I think this is a niche in domestic suspense that I'm coming to learn I have no appetite for whatsoever. Rather than rely on believable coincidences and commonsense mistakes to lead its characters to an unimaginable conundrum, we have a central plot and character who at just about every single turn makes irrational decisions that have her, predictably, even more deeply mired in trouble. Characters do irrational things all the time, it's true. But I need them to be relatable in their irrationality, where you read it and think, 'That's dumb. But I totally might have done the same thing.' The death knell came for me when there was an equally irrational series of events that conspired to keep her in peril. And when, eventually, the Big Reveal comes, it's a whopper of an eye-roller.


It took a lot of persistence for me to keep going back to this book and listening further, and at the end I was relieved to be done. A lot of my impatience was the use of the device of painstaking description to elicit suspense, even when describing small tasks. You know what I mean. Sentences like: "I folded the napkin three times, making a small square of it before putting it in the drawer to the left of the dishwasher. Always the one on the left, because my husband cares deeply about where we keep the napkins." (This isn't from the book, it's my silly example, but you get the point.) I think it may be the literary equivalent of watching a horror film where the director zooms in on seemingly innocuous moments and objects, to psyche you into giving them significance, or to heighten a sense of impending doom. Nevertheless, I found it tedious in this instance because at least for me it came across as filler and ultimately didn't create the same emotions as it often does on film.

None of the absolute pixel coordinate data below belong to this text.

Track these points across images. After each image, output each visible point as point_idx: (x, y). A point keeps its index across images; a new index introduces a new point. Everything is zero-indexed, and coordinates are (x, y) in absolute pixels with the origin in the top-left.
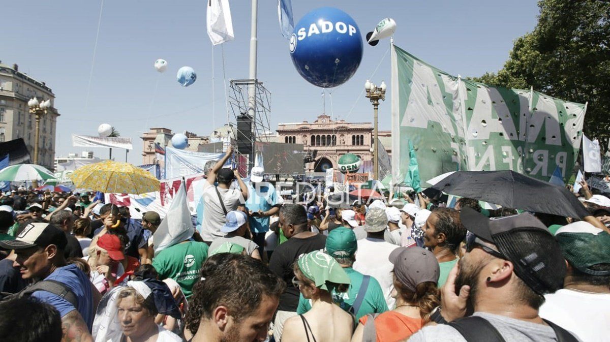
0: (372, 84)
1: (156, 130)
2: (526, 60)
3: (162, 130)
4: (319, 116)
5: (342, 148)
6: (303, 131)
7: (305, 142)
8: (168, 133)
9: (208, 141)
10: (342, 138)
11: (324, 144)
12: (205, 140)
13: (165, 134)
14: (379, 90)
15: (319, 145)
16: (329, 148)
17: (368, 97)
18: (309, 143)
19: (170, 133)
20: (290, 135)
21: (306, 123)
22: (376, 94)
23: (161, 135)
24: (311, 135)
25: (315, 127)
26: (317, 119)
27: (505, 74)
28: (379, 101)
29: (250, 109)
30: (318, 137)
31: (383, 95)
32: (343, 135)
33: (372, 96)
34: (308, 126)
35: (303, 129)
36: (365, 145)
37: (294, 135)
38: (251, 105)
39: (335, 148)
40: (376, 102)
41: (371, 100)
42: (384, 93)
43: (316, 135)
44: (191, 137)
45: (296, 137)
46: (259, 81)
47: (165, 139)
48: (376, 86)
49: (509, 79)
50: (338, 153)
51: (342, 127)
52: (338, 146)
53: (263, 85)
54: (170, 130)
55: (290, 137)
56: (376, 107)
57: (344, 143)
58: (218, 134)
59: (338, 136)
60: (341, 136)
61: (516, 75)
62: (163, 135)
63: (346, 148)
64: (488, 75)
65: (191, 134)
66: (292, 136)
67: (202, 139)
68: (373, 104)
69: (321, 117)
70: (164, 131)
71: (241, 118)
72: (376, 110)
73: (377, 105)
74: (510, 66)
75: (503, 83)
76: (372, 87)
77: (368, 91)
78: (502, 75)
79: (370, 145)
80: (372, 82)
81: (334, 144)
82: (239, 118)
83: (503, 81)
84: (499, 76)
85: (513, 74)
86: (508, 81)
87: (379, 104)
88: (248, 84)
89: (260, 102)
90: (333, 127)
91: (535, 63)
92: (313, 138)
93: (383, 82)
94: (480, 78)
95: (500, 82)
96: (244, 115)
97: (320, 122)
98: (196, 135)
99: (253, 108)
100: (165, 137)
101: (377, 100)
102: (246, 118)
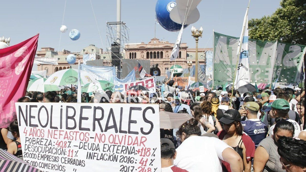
0: (195, 28)
1: (45, 49)
2: (287, 12)
3: (49, 49)
4: (152, 39)
5: (167, 60)
6: (141, 49)
7: (143, 56)
8: (53, 51)
9: (79, 56)
10: (167, 53)
11: (155, 57)
12: (78, 55)
13: (52, 52)
14: (199, 32)
15: (152, 58)
16: (158, 60)
17: (192, 36)
18: (145, 57)
19: (54, 50)
20: (133, 52)
21: (143, 44)
22: (197, 34)
23: (49, 52)
24: (147, 52)
25: (149, 46)
26: (150, 41)
27: (275, 17)
28: (199, 38)
29: (118, 39)
30: (151, 53)
31: (201, 34)
32: (168, 52)
33: (195, 35)
34: (145, 46)
35: (141, 47)
36: (182, 58)
37: (135, 52)
38: (118, 37)
39: (162, 60)
40: (197, 39)
41: (194, 37)
42: (202, 33)
43: (150, 52)
44: (67, 54)
45: (137, 53)
46: (123, 23)
47: (52, 55)
48: (197, 30)
49: (278, 21)
50: (164, 63)
51: (167, 46)
52: (164, 59)
53: (126, 25)
54: (54, 49)
55: (133, 53)
56: (197, 42)
57: (168, 57)
58: (86, 51)
59: (164, 52)
60: (166, 52)
61: (283, 17)
62: (51, 52)
63: (169, 60)
64: (265, 18)
65: (67, 51)
66: (134, 52)
67: (75, 55)
68: (196, 40)
69: (153, 40)
70: (50, 50)
71: (113, 45)
72: (197, 43)
73: (197, 40)
74: (279, 12)
75: (274, 23)
76: (195, 30)
77: (193, 32)
78: (273, 18)
79: (186, 58)
80: (195, 27)
81: (162, 57)
82: (112, 45)
83: (274, 21)
84: (272, 18)
85: (280, 17)
86: (277, 21)
87: (199, 40)
88: (117, 24)
89: (124, 35)
90: (160, 46)
91: (293, 13)
92: (148, 53)
93: (201, 27)
94: (260, 20)
95: (272, 22)
96: (115, 43)
97: (152, 43)
98: (70, 52)
99: (120, 38)
100: (51, 54)
101: (198, 38)
102: (117, 45)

I believe domestic suspense can be written with eyebrow-raising moments where an antagonist engages in gaslighting (moving objects, sending anonymous letters, assuming other identities, etc.) without it coming across as campy, but IMO that wasn't accomplished here. The most difficult thing about writing this review is that I actually believe this is probably a very fine writer. Just not one who writes the kinds of books that appeal to me.